Delta certainly has attracted its share of drama recently, from its very public scuffle with the Middle Eastern carriers, to the so-called “Battle for Seattle,” where Delta is trying to forge a hub presence in the Northwest at the expense of its former ally, Alaska Airlines.
Now there’s some very juicy drama involving Delta out of Dallas Love Field. Get your popcorn!
For decades, Dallas’ in-city airport, Love Field, had been operationally restrained by a combination of regional politics and American Airlines lobbyists. Until October 2014, flights out of Love Field could only serve destinations in Texas and immediately neighboring states, limiting the usefulness of the airport for all but extra-short-haul trips.
With the full repeal of governmental restrictions (the Wright Amendment) in October, however, Love Field suddenly became very hot property, given that DFW Airport is much, much further from the Dallas city center.

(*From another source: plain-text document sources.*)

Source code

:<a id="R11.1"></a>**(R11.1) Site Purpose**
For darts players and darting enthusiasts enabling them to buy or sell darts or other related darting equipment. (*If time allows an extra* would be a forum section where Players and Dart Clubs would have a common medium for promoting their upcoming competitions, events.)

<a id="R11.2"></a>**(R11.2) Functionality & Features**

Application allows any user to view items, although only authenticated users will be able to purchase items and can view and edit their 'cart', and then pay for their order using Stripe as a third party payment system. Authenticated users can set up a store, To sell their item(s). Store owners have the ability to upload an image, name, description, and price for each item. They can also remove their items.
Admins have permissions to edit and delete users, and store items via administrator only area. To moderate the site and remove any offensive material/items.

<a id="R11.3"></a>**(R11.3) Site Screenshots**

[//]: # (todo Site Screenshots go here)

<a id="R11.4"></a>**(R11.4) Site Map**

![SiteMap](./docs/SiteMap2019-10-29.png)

Under the Wright Amendment, Southwest Airlines had built itself an efficient and powerful fortress hub at Love. With the repeal, Dallas-based Southwest saw Love as an even bigger boon: now it could potentially use its home city as a hub for flights to a huge array of domestic destinations.
Southwest claims the better part of 18 of the 20 gates at Love Field. The other 2 had initially been leased by American Airlines. Even though Delta had actually been using those two American gates for years through a sublease agreement with American Airlines, the Department of Justice forced American to give up its right to the gates (and, by extension, Delta’s) to Virgin America following the Department of Justice’s intervention after American’s merger with US Airways. Delta had vied for these two gates, but its interest was denied by the DOJ because Delta, unlike Virgin America, was not a “low cost carrier.”
Here’s where the drama heats up.
Southwest actually has a primary lease on only 16 of the 20 gates at Love. United (from its Continental days) had 2 gates. United entered into a gate-sharing agreement with Delta to share the use of one gate for 5 daily nonstops between Dallas-Love and Atlanta. That agreement expires July 6, 2015.
However, once United stopped actually flying to and from Love Field, Southwest Airlines petitioned the City of Dallas (which owns Love Field) to let Southwest sublease the United gates. Remarkably (or, cynically, perhaps unremarkably), the City of Dallas agreed without offering the gates to any other carrier.
So, until July 6, 2015 — the United-Delta agreement controlling the shared use of the gate even with Southwest being the operator — Delta and Southwest share one gate at Love Field.
And July 6 is coming up quickly. Southwest isn’t interested in the extra competition, and has demanded $30 million from Delta for the right to share a gate at Love Field for the Atlanta-Dallas flights.
Delta, meanwhile, has gone to the Department of Transportation and gotten a letter dated June 15, 2015 which instructs the City of Dallas that it has a “legal obligation” to reasonably accommodate Delta at Love Field.
Delta has also notified the City of Dallas that it will bring a lawsuit to keep its gates at Love.
As the drama unfurls, Delta has announced its intentions to keep operating at Love Field, and is selling tickets to and from Atlanta for dates on and after July 7.
Meanwhile, today Southwest Airlines has filed a lawsuit against Delta seeking an injunction, accusing Delta of trespassing on Southwest’s property.
To top it off, the City of Dallas has filed a lawsuit naming Delta, Southwest and the Federal Government in an attempt to have a court figure out exactly what the City’s obligations are respecting Delta and Southwest.
Delta loves a good war, doesn’t it? Actually, where in the past Delta’s battles could have arguably painted the carrier as a bit of a bully, here it appears Delta is the David against the longstanding Dallas/Southwest Goliath.
There’s no denying that Southwest Airlines has a very cozy relationship with the City of Dallas, where the airline is headquartered. It seems awfully fishy to me that Southwest could legally control 18 of the 20 gates at Love Field with no bidding or appeals process available to other airlines.
It’s also rather perverse that a metropolitan area with two airports is essentially shackled to two airlines (to be fair, Virgin America uses Love as a “focus airport,” but there’s only so much focus you can offer with 2 gates). Texas seems to be one of those states that claims to love a free market, so you’d think the authorities would be willing to provide competitors an opportunity to give American and Southwest a run for their money.
Legally, the contract giving Delta shared access to the one gate at Love Field expires July 6, and there may be nothing Delta can do to demand access beyond getting the Feds involved. And Delta may be out of luck. However, if the DOJ and DOT do intervene and see Dallas’ and Southwest’s actions in violation of federal law, then there may just be hope for competition in Dallas yet.